> _Your goal_: Please copy the lines below word for word, leaving out the pictures.

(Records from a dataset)
▶
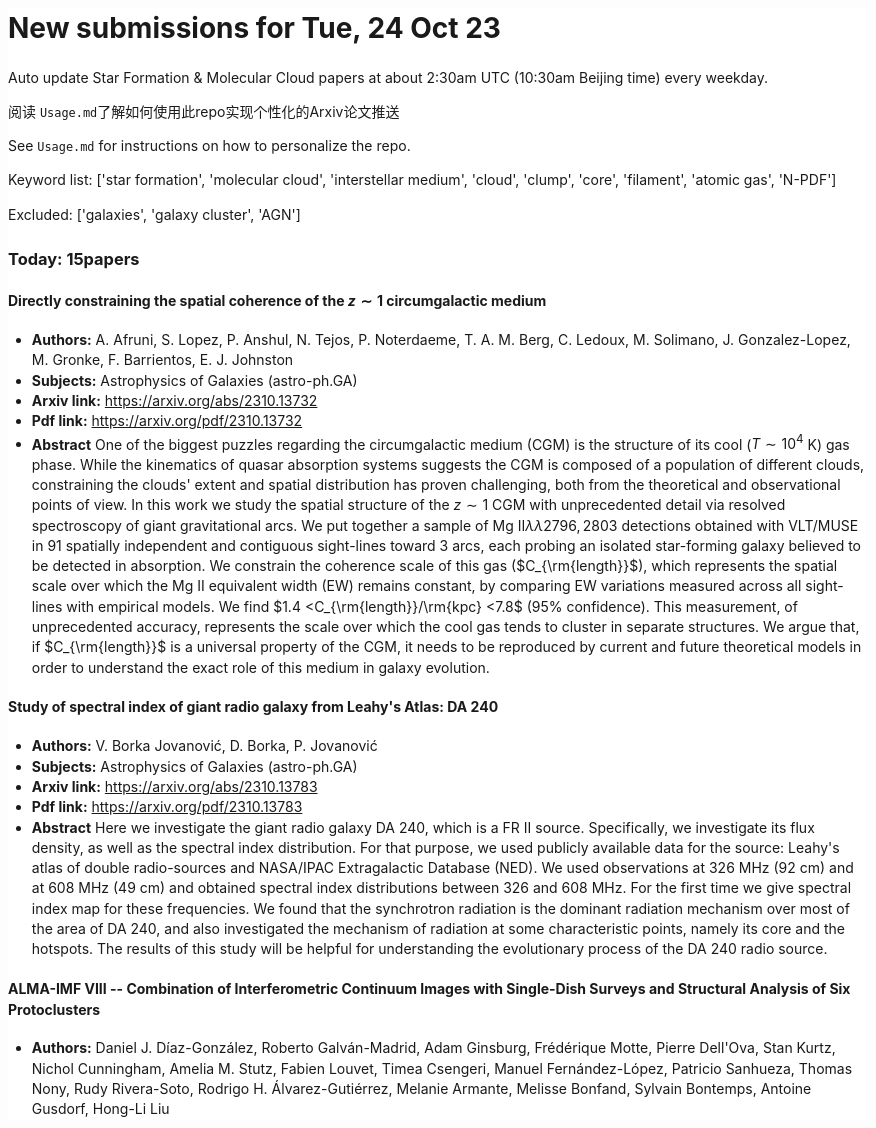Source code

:# New submissions for Tue, 24 Oct 23
Auto update Star Formation & Molecular Cloud papers at about 2:30am UTC (10:30am Beijing time) every weekday.


阅读 `Usage.md`了解如何使用此repo实现个性化的Arxiv论文推送

See `Usage.md` for instructions on how to personalize the repo. 


Keyword list: ['star formation', 'molecular cloud', 'interstellar medium', 'cloud', 'clump', 'core', 'filament', 'atomic gas', 'N-PDF']


Excluded: ['galaxies', 'galaxy cluster', 'AGN']


### Today: 15papers 
#### Directly constraining the spatial coherence of the $z\sim1$  circumgalactic medium
 - **Authors:** A. Afruni, S. Lopez, P. Anshul, N. Tejos, P. Noterdaeme, T. A. M. Berg, C. Ledoux, M. Solimano, J. Gonzalez-Lopez, M. Gronke, F. Barrientos, E. J. Johnston
 - **Subjects:** Astrophysics of Galaxies (astro-ph.GA)
 - **Arxiv link:** https://arxiv.org/abs/2310.13732
 - **Pdf link:** https://arxiv.org/pdf/2310.13732
 - **Abstract**
 One of the biggest puzzles regarding the circumgalactic medium (CGM) is the structure of its cool ($T\sim10^4$ K) gas phase. While the kinematics of quasar absorption systems suggests the CGM is composed of a population of different clouds, constraining the clouds' extent and spatial distribution has proven challenging, both from the theoretical and observational points of view. In this work we study the spatial structure of the $z\sim 1$ CGM with unprecedented detail via resolved spectroscopy of giant gravitational arcs. We put together a sample of Mg II$\lambda\lambda 2796,2803$ detections obtained with VLT/MUSE in 91 spatially independent and contiguous sight-lines toward 3 arcs, each probing an isolated star-forming galaxy believed to be detected in absorption. We constrain the coherence scale of this gas ($C_{\rm{length}}$), which represents the spatial scale over which the Mg II equivalent width (EW) remains constant, by comparing EW variations measured across all sight-lines with empirical models. We find $1.4 <C_{\rm{length}}/\rm{kpc} <7.8$ (95% confidence). This measurement, of unprecedented accuracy, represents the scale over which the cool gas tends to cluster in separate structures. We argue that, if $C_{\rm{length}}$ is a universal property of the CGM, it needs to be reproduced by current and future theoretical models in order to understand the exact role of this medium in galaxy evolution.
#### Study of spectral index of giant radio galaxy from Leahy's Atlas: DA 240
 - **Authors:** V. Borka Jovanović, D. Borka, P. Jovanović
 - **Subjects:** Astrophysics of Galaxies (astro-ph.GA)
 - **Arxiv link:** https://arxiv.org/abs/2310.13783
 - **Pdf link:** https://arxiv.org/pdf/2310.13783
 - **Abstract**
 Here we investigate the giant radio galaxy DA 240, which is a FR II source. Specifically, we investigate its flux density, as well as the spectral index distribution. For that purpose, we used publicly available data for the source: Leahy's atlas of double radio-sources and NASA/IPAC Extragalactic Database (NED). We used observations at 326 MHz (92 cm) and at 608 MHz (49 cm) and obtained spectral index distributions between 326 and 608 MHz. For the first time we give spectral index map for these frequencies. We found that the synchrotron radiation is the dominant radiation mechanism over most of the area of DA 240, and also investigated the mechanism of radiation at some characteristic points, namely its core and the hotspots. The results of this study will be helpful for understanding the evolutionary process of the DA 240 radio source.
#### ALMA-IMF VIII -- Combination of Interferometric Continuum Images with  Single-Dish Surveys and Structural Analysis of Six Protoclusters
 - **Authors:** Daniel J. Díaz-González, Roberto Galván-Madrid, Adam Ginsburg, Frédérique Motte, Pierre Dell'Ova, Stan Kurtz, Nichol Cunningham, Amelia M. Stutz, Fabien Louvet, Timea Csengeri, Manuel Fernández-López, Patricio Sanhueza, Thomas Nony, Rudy Rivera-Soto, Rodrigo H. Álvarez-Gutiérrez, Melanie Armante, Melisse Bonfand, Sylvain Bontemps, Antoine Gusdorf, Hong-Li Liu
◀
> _Response to the exercise_:
Source code

:# New submissions for Tue, 24 Oct 23
Auto update Star Formation & Molecular Cloud papers at about 2:30am UTC (10:30am Beijing time) every weekday.


阅读 `Usage.md`了解如何使用此repo实现个性化的Arxiv论文推送

See `Usage.md` for instructions on how to personalize the repo. 


Keyword list: ['star formation', 'molecular cloud', 'interstellar medium', 'cloud', 'clump', 'core', 'filament', 'atomic gas', 'N-PDF']


Excluded: ['galaxies', 'galaxy cluster', 'AGN']


### Today: 15papers 
#### Directly constraining the spatial coherence of the $z\sim1$  circumgalactic medium
 - **Authors:** A. Afruni, S. Lopez, P. Anshul, N. Tejos, P. Noterdaeme, T. A. M. Berg, C. Ledoux, M. Solimano, J. Gonzalez-Lopez, M. Gronke, F. Barrientos, E. J. Johnston
 - **Subjects:** Astrophysics of Galaxies (astro-ph.GA)
 - **Arxiv link:** https://arxiv.org/abs/2310.13732
 - **Pdf link:** https://arxiv.org/pdf/2310.13732
 - **Abstract**
 One of the biggest puzzles regarding the circumgalactic medium (CGM) is the structure of its cool ($T\sim10^4$ K) gas phase. While the kinematics of quasar absorption systems suggests the CGM is composed of a population of different clouds, constraining the clouds' extent and spatial distribution has proven challenging, both from the theoretical and observational points of view. In this work we study the spatial structure of the $z\sim 1$ CGM with unprecedented detail via resolved spectroscopy of giant gravitational arcs. We put together a sample of Mg II$\lambda\lambda 2796,2803$ detections obtained with VLT/MUSE in 91 spatially independent and contiguous sight-lines toward 3 arcs, each probing an isolated star-forming galaxy believed to be detected in absorption. We constrain the coherence scale of this gas ($C_{\rm{length}}$), which represents the spatial scale over which the Mg II equivalent width (EW) remains constant, by comparing EW variations measured across all sight-lines with empirical models. We find $1.4 <C_{\rm{length}}/\rm{kpc} <7.8$ (95% confidence). This measurement, of unprecedented accuracy, represents the scale over which the cool gas tends to cluster in separate structures. We argue that, if $C_{\rm{length}}$ is a universal property of the CGM, it needs to be reproduced by current and future theoretical models in order to understand the exact role of this medium in galaxy evolution.
#### Study of spectral index of giant radio galaxy from Leahy's Atlas: DA 240
 - **Authors:** V. Borka Jovanović, D. Borka, P. Jovanović
 - **Subjects:** Astrophysics of Galaxies (astro-ph.GA)
 - **Arxiv link:** https://arxiv.org/abs/2310.13783
 - **Pdf link:** https://arxiv.org/pdf/2310.13783
 - **Abstract**
 Here we investigate the giant radio galaxy DA 240, which is a FR II source. Specifically, we investigate its flux density, as well as the spectral index distribution. For that purpose, we used publicly available data for the source: Leahy's atlas of double radio-sources and NASA/IPAC Extragalactic Database (NED). We used observations at 326 MHz (92 cm) and at 608 MHz (49 cm) and obtained spectral index distributions between 326 and 608 MHz. For the first time we give spectral index map for these frequencies. We found that the synchrotron radiation is the dominant radiation mechanism over most of the area of DA 240, and also investigated the mechanism of radiation at some characteristic points, namely its core and the hotspots. The results of this study will be helpful for understanding the evolutionary process of the DA 240 radio source.
#### ALMA-IMF VIII -- Combination of Interferometric Continuum Images with  Single-Dish Surveys and Structural Analysis of Six Protoclusters
 - **Authors:** Daniel J. Díaz-González, Roberto Galván-Madrid, Adam Ginsburg, Frédérique Motte, Pierre Dell'Ova, Stan Kurtz, Nichol Cunningham, Amelia M. Stutz, Fabien Louvet, Timea Csengeri, Manuel Fernández-López, Patricio Sanhueza, Thomas Nony, Rudy Rivera-Soto, Rodrigo H. Álvarez-Gutiérrez, Melanie Armante, Melisse Bonfand, Sylvain Bontemps, Antoine Gusdorf, Hong-Li Liu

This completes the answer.